SET EXERCISE 1: In the listing, retype the lines starting with the line containing "sub-region: Uri" and going on through the line containing "city: Casa de Oro-Mount Helix", keeping each line as it appears.

TEXT PROVIDED:
——
IV. Information Collection Statement

    81. The Paperwork Reduction Act (PRA) \114\ requires each federal 
agency to seek and obtain Office of Management and Budget (OMB) 
approval before undertaking a collection of information directed to ten 
or more persons or contained in a rule of general applicability. OMB's 
regulations \115\ require approval of certain information collection 
requirements contained in final rules published in the Federal 
Register.\116\ Upon approval of a collection of information, OMB will 
assign an OMB control number and an expiration date. Respondents 
subject to the filing requirements of an agency rule will not be 
penalized for failing to respond to the collection of information 
unless the collection of information display a valid OMB control 
number.
---------------------------------------------------------------------------

    \114\ 44 U.S.C. 3507(d).
    \115\ 5 CFR 1320.
    \116\ See 5 CFR 1320.12.
---------------------------------------------------------------------------

    82. The final rule revises the requirements for Sellers seeking to 
obtain or retain market-based rate authority that study certain RTOs, 
ISOs, or submarkets therein, as discussed above. The Commission 
anticipates that the revisions, once effective, would reduce regulatory 
burdens.\117\ The Commission will submit the reporting requirements to 
OMB for its review and approval under section 3507(d) of the PRA.\118\
---------------------------------------------------------------------------

    \117\ ``Burden'' is the total time, effort, or financial 
resources expended by persons to generate, maintain, retain, or 
disclose or provide information to or for a Federal agency. For 
further explanation of what is included in the information 
collection burden, refer to 5 CFR 1320.3.
——
DATA IN THIS EXERCISE:

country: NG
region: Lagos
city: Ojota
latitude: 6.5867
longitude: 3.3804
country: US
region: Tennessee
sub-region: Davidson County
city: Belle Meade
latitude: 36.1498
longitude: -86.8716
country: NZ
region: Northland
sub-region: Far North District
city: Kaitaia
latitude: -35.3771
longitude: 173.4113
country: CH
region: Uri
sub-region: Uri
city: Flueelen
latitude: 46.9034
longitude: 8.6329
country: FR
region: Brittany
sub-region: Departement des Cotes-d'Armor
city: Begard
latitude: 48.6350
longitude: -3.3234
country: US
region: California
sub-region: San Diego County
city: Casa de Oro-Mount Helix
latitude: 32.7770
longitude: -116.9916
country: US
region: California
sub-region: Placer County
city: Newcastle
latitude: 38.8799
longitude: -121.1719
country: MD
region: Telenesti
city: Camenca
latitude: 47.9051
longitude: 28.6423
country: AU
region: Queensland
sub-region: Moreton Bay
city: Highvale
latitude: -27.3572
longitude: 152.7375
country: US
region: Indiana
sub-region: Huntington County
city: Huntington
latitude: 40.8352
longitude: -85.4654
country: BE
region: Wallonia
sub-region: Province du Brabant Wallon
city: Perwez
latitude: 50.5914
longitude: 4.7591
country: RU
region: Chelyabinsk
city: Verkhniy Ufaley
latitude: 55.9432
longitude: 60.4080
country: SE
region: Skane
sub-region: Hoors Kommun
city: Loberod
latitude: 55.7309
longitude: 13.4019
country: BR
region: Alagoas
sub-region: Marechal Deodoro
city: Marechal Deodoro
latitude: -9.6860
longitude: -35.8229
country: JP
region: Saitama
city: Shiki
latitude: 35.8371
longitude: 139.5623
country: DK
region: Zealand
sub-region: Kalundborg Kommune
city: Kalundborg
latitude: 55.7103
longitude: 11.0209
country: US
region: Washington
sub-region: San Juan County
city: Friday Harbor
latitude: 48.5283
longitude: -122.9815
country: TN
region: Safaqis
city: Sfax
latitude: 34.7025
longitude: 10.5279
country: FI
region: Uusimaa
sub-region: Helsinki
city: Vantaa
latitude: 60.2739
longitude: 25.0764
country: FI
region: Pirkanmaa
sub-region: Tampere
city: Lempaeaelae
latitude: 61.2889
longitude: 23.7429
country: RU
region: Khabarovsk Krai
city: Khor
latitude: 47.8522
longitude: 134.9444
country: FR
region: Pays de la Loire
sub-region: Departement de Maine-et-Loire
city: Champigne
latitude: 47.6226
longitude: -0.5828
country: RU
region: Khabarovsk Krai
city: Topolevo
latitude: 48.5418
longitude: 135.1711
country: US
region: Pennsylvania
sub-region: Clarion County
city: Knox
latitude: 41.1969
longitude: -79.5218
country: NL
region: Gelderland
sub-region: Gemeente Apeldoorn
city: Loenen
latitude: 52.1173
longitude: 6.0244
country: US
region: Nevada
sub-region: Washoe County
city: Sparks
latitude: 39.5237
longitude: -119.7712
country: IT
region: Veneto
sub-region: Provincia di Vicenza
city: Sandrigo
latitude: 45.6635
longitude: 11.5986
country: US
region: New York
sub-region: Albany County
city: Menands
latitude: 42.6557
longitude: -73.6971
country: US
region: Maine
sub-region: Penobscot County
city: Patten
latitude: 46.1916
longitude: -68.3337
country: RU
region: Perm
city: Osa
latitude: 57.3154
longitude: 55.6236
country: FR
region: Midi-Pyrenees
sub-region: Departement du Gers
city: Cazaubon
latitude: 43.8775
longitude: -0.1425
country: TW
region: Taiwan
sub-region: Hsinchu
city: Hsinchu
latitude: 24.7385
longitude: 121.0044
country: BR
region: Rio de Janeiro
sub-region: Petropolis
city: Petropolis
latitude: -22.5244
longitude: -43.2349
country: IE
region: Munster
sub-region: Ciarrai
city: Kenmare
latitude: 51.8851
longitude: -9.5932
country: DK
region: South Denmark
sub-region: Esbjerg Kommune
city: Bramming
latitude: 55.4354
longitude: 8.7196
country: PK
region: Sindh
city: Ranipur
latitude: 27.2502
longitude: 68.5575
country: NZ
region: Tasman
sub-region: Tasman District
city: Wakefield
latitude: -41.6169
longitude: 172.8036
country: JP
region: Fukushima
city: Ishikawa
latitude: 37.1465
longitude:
——
SET EXERCISE 2: Based on the information collection statement, answer yes or no to whether each statement below agrees with it, and quote the words that decide it: (a) OMB approval is needed before collecting information directed to ten or more persons. (b) The Commission expects the revisions to add to regulatory burdens. (c) Once it approves a collection of information, OMB gives it a control number and an expiration date.

COMPLETE OUTPUT 1:
sub-region: Uri
city: Flueelen
latitude: 46.9034
longitude: 8.6329
country: FR
region: Brittany
sub-region: Departement des Cotes-d'Armor
city: Begard
latitude: 48.6350
longitude: -3.3234
country: US
region: California
sub-region: San Diego County
city: Casa de Oro-Mount Helix

COMPLETE OUTPUT 2:
(a) Yes: "seek and obtain Office of Management and Budget (OMB) approval before undertaking a collection of information directed to ten or more persons"
(b) No: "would reduce regulatory burdens"
(c) Yes: "OMB will assign an OMB control number and an expiration date"